**Instruction**
In the entries below, find the line with "des enseignants ainsi que les méthodes" and the line with "Khách hàng đã nói gì"; copy them and every line between them exactly, but not the pictures.

(Page images and extracted text)
□ □ □ □ □
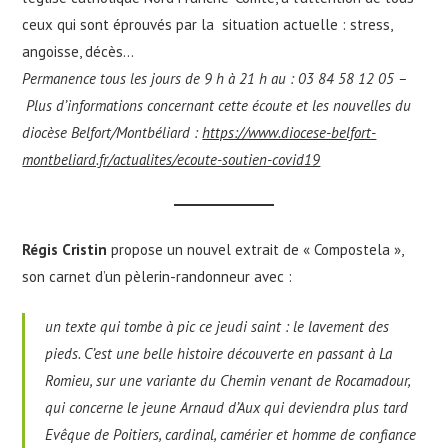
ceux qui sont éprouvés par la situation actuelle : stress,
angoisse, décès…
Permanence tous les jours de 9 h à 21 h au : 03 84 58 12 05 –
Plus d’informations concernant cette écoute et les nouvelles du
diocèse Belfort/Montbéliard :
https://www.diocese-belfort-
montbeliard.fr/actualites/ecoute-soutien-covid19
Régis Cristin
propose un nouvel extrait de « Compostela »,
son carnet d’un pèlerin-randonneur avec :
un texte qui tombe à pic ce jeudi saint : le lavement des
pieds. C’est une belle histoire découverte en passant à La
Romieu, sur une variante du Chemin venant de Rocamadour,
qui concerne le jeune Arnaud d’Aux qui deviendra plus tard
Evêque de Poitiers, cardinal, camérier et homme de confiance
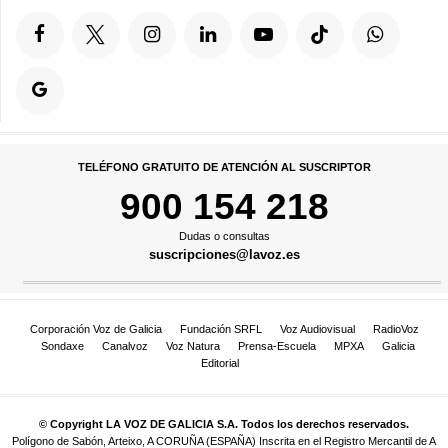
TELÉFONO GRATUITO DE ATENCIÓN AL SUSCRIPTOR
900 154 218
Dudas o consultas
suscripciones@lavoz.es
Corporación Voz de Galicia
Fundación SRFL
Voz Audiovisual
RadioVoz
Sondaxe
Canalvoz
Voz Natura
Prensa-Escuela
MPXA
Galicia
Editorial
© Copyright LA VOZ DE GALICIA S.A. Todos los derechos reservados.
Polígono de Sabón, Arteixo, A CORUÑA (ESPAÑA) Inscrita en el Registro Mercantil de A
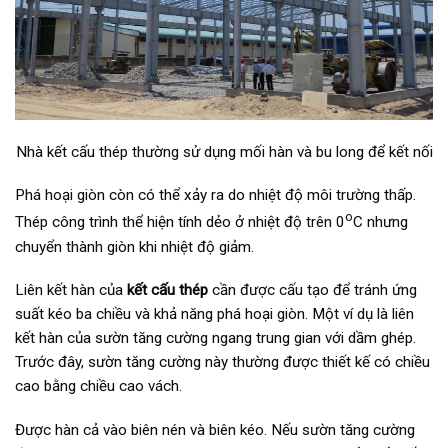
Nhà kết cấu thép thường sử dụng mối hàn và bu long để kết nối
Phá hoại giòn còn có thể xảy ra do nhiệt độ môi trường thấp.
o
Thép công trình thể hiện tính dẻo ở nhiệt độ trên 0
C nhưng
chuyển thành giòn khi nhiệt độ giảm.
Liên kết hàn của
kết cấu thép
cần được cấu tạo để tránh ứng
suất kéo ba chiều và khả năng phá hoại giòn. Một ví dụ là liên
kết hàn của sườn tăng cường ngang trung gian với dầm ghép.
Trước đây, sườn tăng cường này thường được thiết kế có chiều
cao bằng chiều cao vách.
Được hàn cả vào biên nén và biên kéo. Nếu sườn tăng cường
□ □ □ □ □
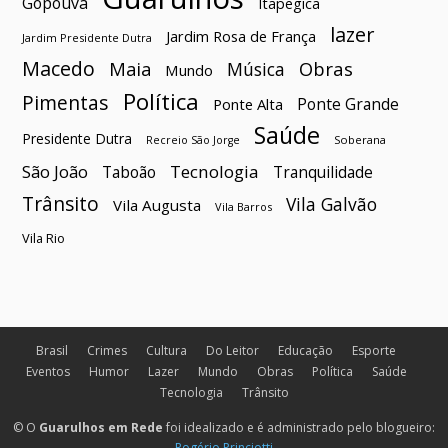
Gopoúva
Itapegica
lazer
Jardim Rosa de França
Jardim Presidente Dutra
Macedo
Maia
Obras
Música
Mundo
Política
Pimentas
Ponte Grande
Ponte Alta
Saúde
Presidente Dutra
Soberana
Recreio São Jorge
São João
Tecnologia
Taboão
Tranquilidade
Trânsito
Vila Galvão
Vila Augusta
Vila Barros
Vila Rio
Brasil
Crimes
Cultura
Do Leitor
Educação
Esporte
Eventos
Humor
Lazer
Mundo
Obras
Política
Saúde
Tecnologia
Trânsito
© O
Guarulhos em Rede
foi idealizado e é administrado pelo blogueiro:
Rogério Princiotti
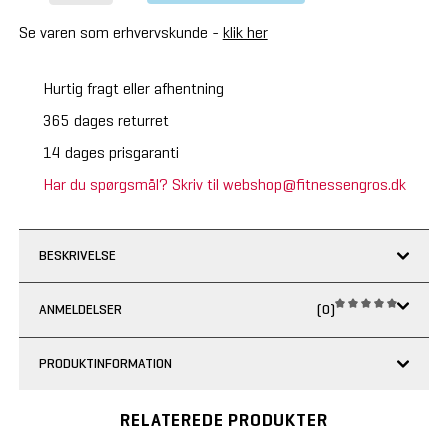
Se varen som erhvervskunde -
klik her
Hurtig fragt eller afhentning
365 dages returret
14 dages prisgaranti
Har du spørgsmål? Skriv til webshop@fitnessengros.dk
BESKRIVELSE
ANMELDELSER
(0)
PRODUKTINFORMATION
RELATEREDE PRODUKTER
□ □ □ □ □
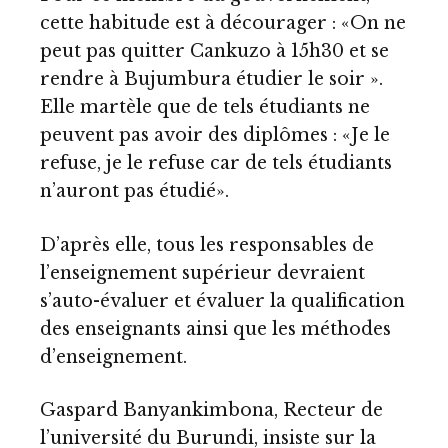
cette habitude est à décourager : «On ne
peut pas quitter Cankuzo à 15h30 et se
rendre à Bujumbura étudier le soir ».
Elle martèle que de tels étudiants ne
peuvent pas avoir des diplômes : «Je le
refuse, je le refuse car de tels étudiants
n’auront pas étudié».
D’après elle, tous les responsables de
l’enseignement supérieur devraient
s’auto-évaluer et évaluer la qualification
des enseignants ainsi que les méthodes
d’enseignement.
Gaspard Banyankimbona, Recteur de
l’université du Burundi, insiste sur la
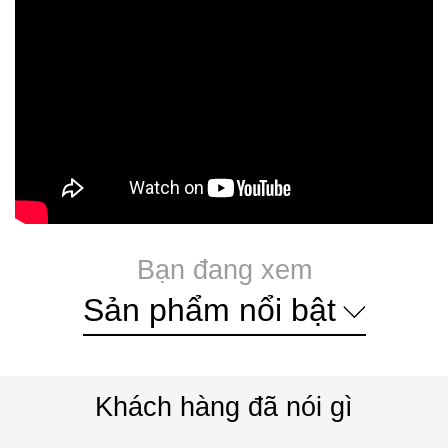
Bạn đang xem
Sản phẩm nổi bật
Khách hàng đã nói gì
□ □ □ □ □
**Solution to the problem**
des enseignants ainsi que les méthodes
d’enseignement.
Gaspard Banyankimbona, Recteur de
l’université du Burundi, insiste sur la
Bạn đang xem
Sản phẩm nổi bật
Khách hàng đã nói gì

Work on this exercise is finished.